* [GOAL OF THE EXERCISE]: Starting at the top line and ending at the bottom one, repeat the entries exactly and drop every picture.

------------------------------------------------------------------------

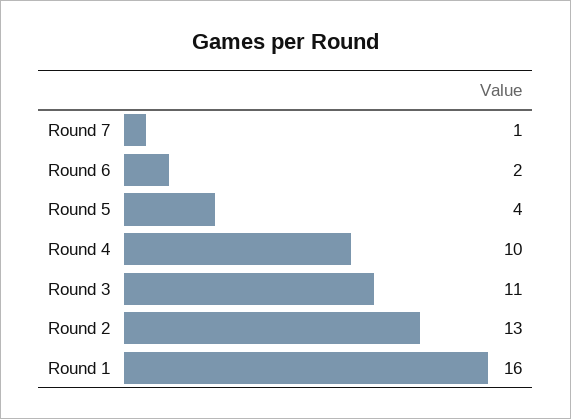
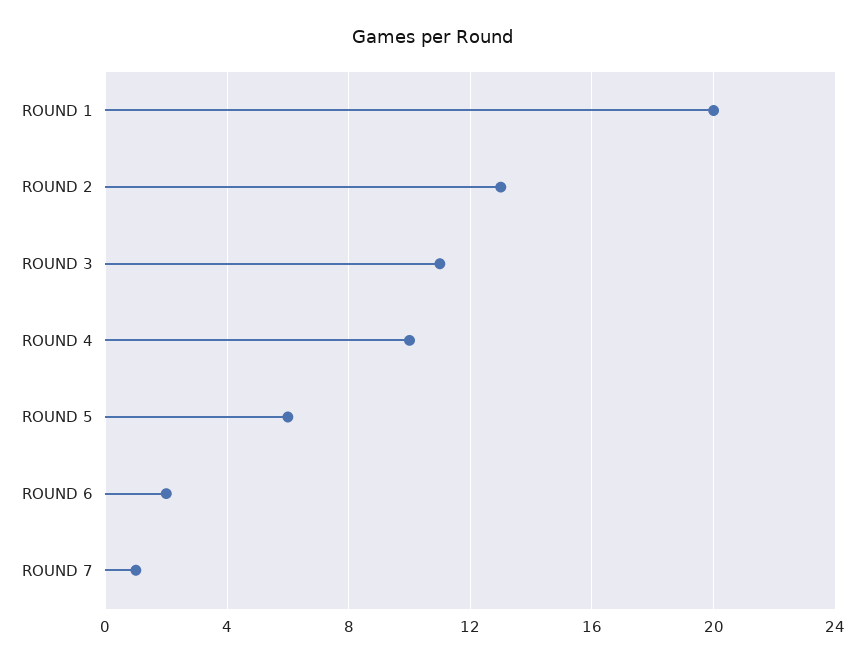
  {
    "Round 7": 1,
    "Round 6": 2,
-   "Round 5": 4,
+   "Round 5": 6,
    "Round 4": 10,
    "Round 3": 11,
    "Round 2": 13,
-   "Round 1": 16
+   "Round 1": 20
  }

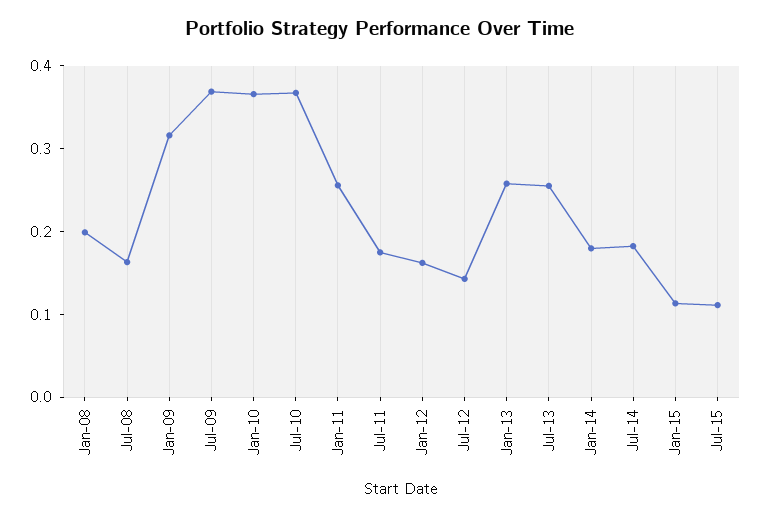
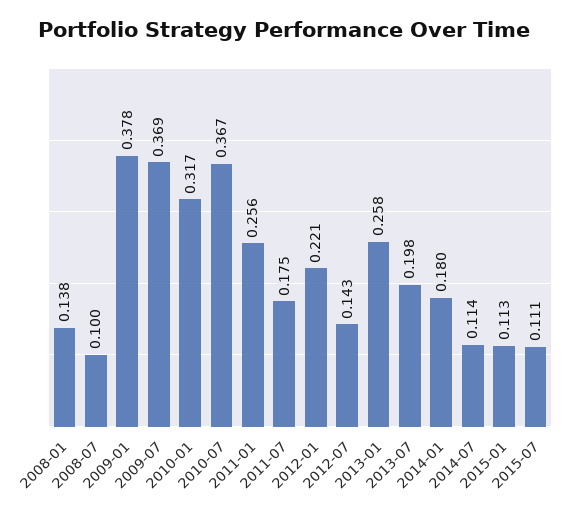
  {
-   "Jan-08": 0.2,
+   "Jan-08": 0.138,
-   "Jul-08": 0.16,
+   "Jul-08": 0.1,
-   "Jan-09": 0.32,
+   "Jan-09": 0.378,
    "Jul-09": 0.369,
-   "Jan-10": 0.36,
+   "Jan-10": 0.317,
    "Jul-10": 0.367,
    "Jan-11": 0.256,
    "Jul-11": 0.175,
-   "Jan-12": 0.16,
+   "Jan-12": 0.221,
    "Jul-12": 0.143,
    "Jan-13": 0.258,
-   "Jul-13": 0.26,
+   "Jul-13": 0.198,
    "Jan-14": 0.18,
-   "Jul-14": 0.18,
+   "Jul-14": 0.114,
    "Jan-15": 0.113,
    "Jul-15": 0.111
  }

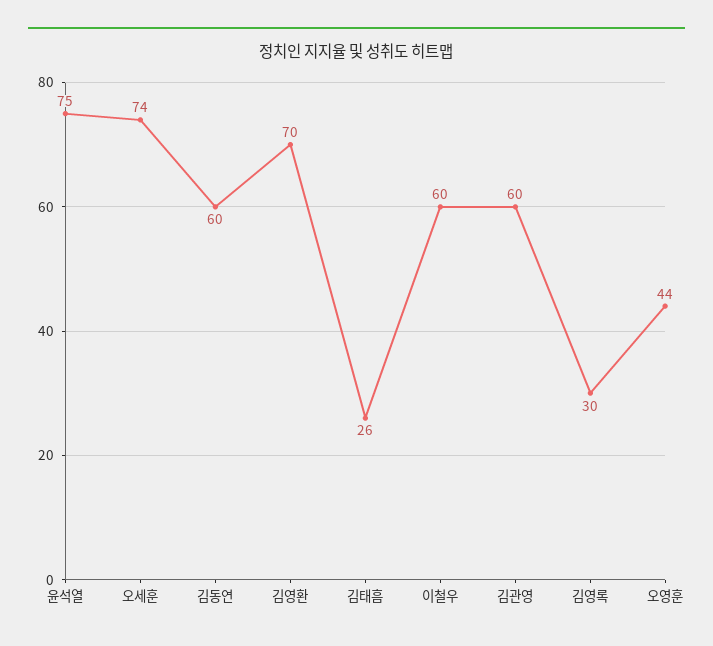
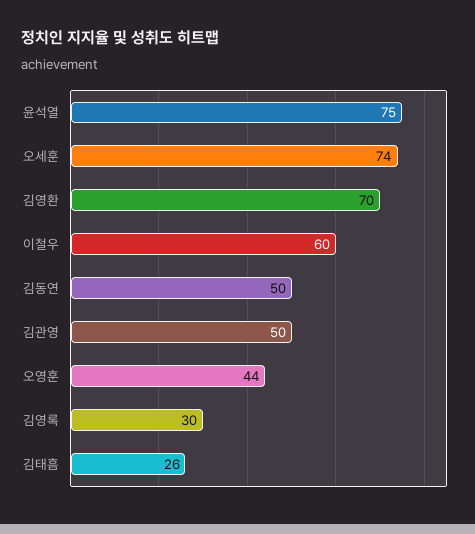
  {
    "윤석열": 75,
    "오세훈": 74,
-   "김동연": 60,
+   "김동연": 50,
    "김영환": 70,
    "김태흠": 26,
    "이철우": 60,
-   "김관영": 60,
+   "김관영": 50,
    "김영록": 30,
    "오영훈": 44
  }

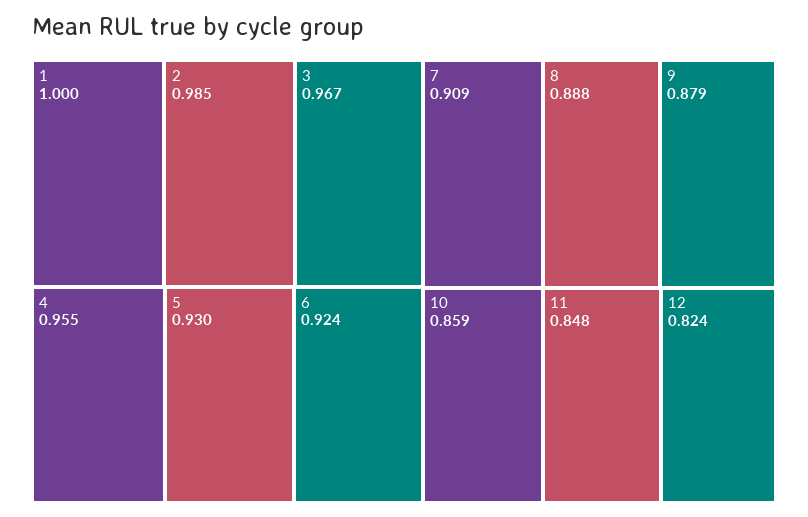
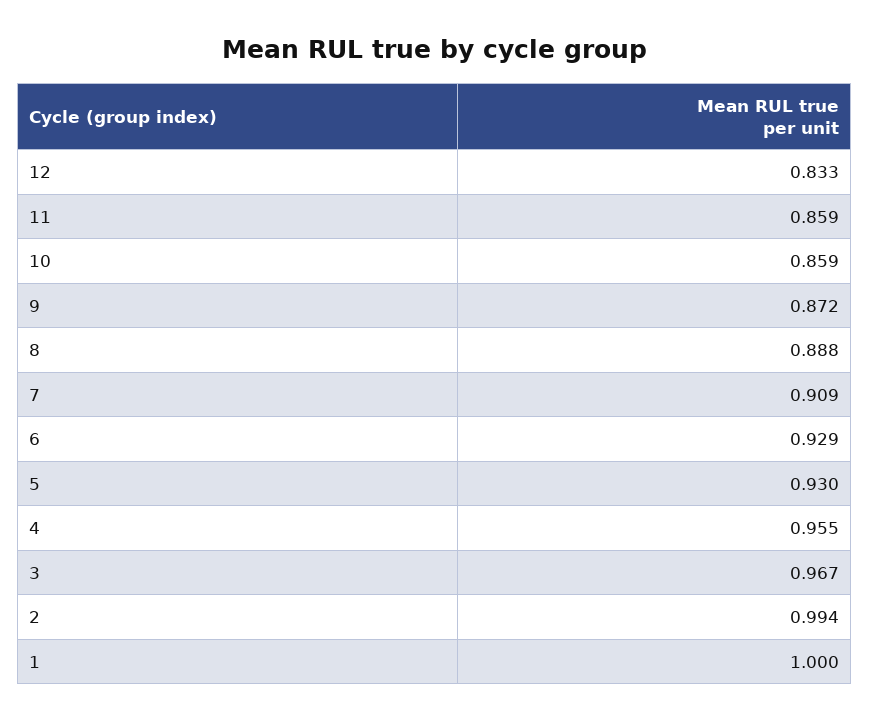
  {
    "1": 1,
-   "2": 0.985,
+   "2": 0.994,
    "3": 0.967,
    "4": 0.955,
    "5": 0.93,
-   "6": 0.924,
+   "6": 0.929,
    "7": 0.909,
    "8": 0.888,
-   "9": 0.879,
+   "9": 0.872,
    "10": 0.859,
-   "11": 0.848,
+   "11": 0.859,
-   "12": 0.824
+   "12": 0.833
  }

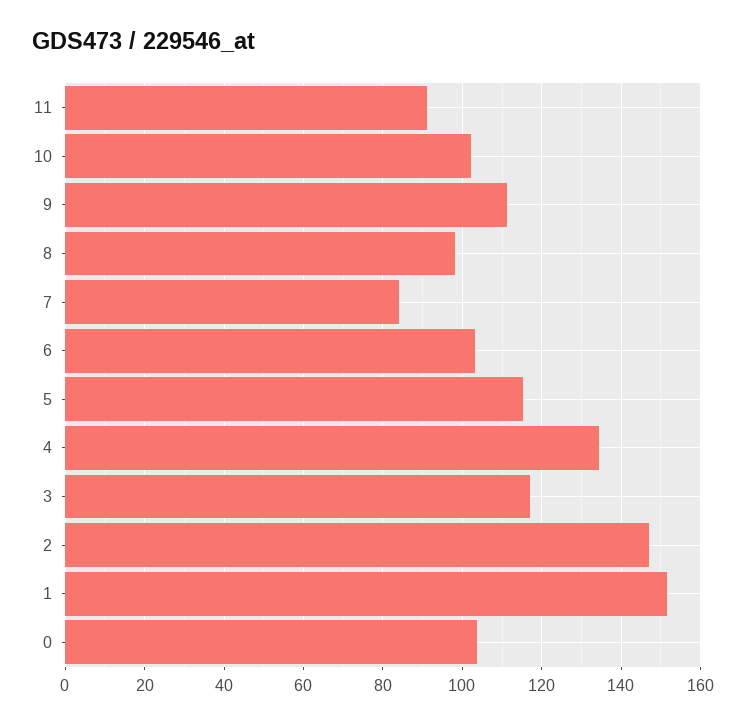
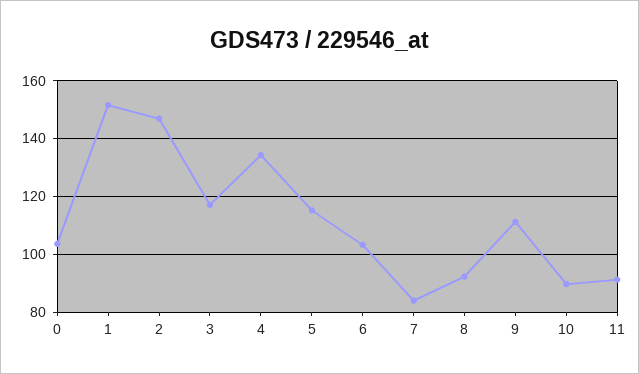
  {
    "11": 92,
-   "10": 102,
+   "10": 90,
    "9": 112,
-   "8": 98,
+   "8": 92.5,
    "7": 84,
    "6": 104,
    "5": 116,
    "4": 134,
    "3": 118,
    "2": 146,
    "1": 152,
    "0": 104
  }

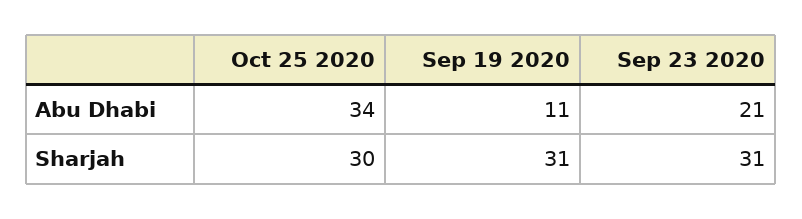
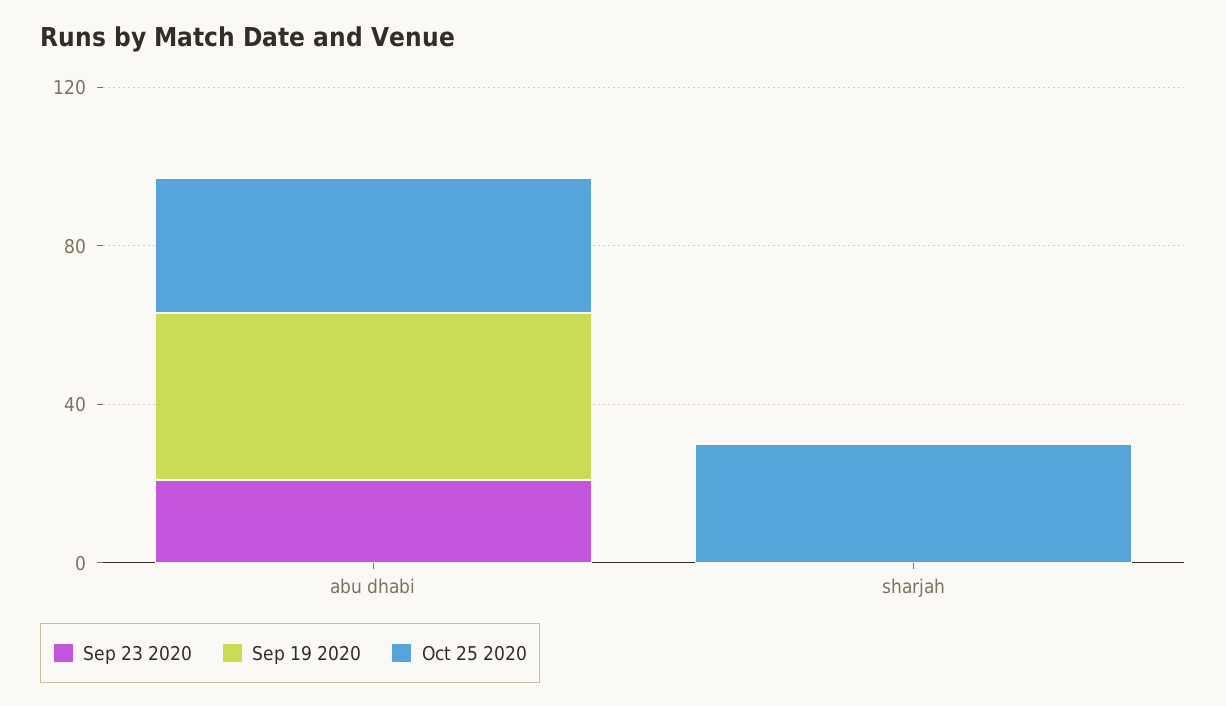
  {
    "Oct 25 2020": {
      "Abu Dhabi": 34,
      "Sharjah": 30
    },
    "Sep 19 2020": {
-     "Abu Dhabi": 11,
+     "Abu Dhabi": 40,
-     "Sharjah": 31
+     "Sharjah": 0
    },
    "Sep 23 2020": {
      "Abu Dhabi": 21,
-     "Sharjah": 31
+     "Sharjah": 0
    }
  }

------------------------------------------------------------------------

* [RESULT OF THE EXERCISE]:
  {
    "Round 7": 1,
    "Round 6": 2,
-   "Round 5": 4,
+   "Round 5": 6,
    "Round 4": 10,
    "Round 3": 11,
    "Round 2": 13,
-   "Round 1": 16
+   "Round 1": 20
  }

  {
-   "Jan-08": 0.2,
+   "Jan-08": 0.138,
-   "Jul-08": 0.16,
+   "Jul-08": 0.1,
-   "Jan-09": 0.32,
+   "Jan-09": 0.378,
    "Jul-09": 0.369,
-   "Jan-10": 0.36,
+   "Jan-10": 0.317,
    "Jul-10": 0.367,
    "Jan-11": 0.256,
    "Jul-11": 0.175,
-   "Jan-12": 0.16,
+   "Jan-12": 0.221,
    "Jul-12": 0.143,
    "Jan-13": 0.258,
-   "Jul-13": 0.26,
+   "Jul-13": 0.198,
    "Jan-14": 0.18,
-   "Jul-14": 0.18,
+   "Jul-14": 0.114,
    "Jan-15": 0.113,
    "Jul-15": 0.111
  }

  {
    "윤석열": 75,
    "오세훈": 74,
-   "김동연": 60,
+   "김동연": 50,
    "김영환": 70,
    "김태흠": 26,
    "이철우": 60,
-   "김관영": 60,
+   "김관영": 50,
    "김영록": 30,
    "오영훈": 44
  }

  {
    "1": 1,
-   "2": 0.985,
+   "2": 0.994,
    "3": 0.967,
    "4": 0.955,
    "5": 0.93,
-   "6": 0.924,
+   "6": 0.929,
    "7": 0.909,
    "8": 0.888,
-   "9": 0.879,
+   "9": 0.872,
    "10": 0.859,
-   "11": 0.848,
+   "11": 0.859,
-   "12": 0.824
+   "12": 0.833
  }

  {
    "11": 92,
-   "10": 102,
+   "10": 90,
    "9": 112,
-   "8": 98,
+   "8": 92.5,
    "7": 84,
    "6": 104,
    "5": 116,
    "4": 134,
    "3": 118,
    "2": 146,
    "1": 152,
    "0": 104
  }

  {
    "Oct 25 2020": {
      "Abu Dhabi": 34,
      "Sharjah": 30
    },
    "Sep 19 2020": {
-     "Abu Dhabi": 11,
+     "Abu Dhabi": 40,
-     "Sharjah": 31
+     "Sharjah": 0
    },
    "Sep 23 2020": {
      "Abu Dhabi": 21,
-     "Sharjah": 31
+     "Sharjah": 0
    }
  }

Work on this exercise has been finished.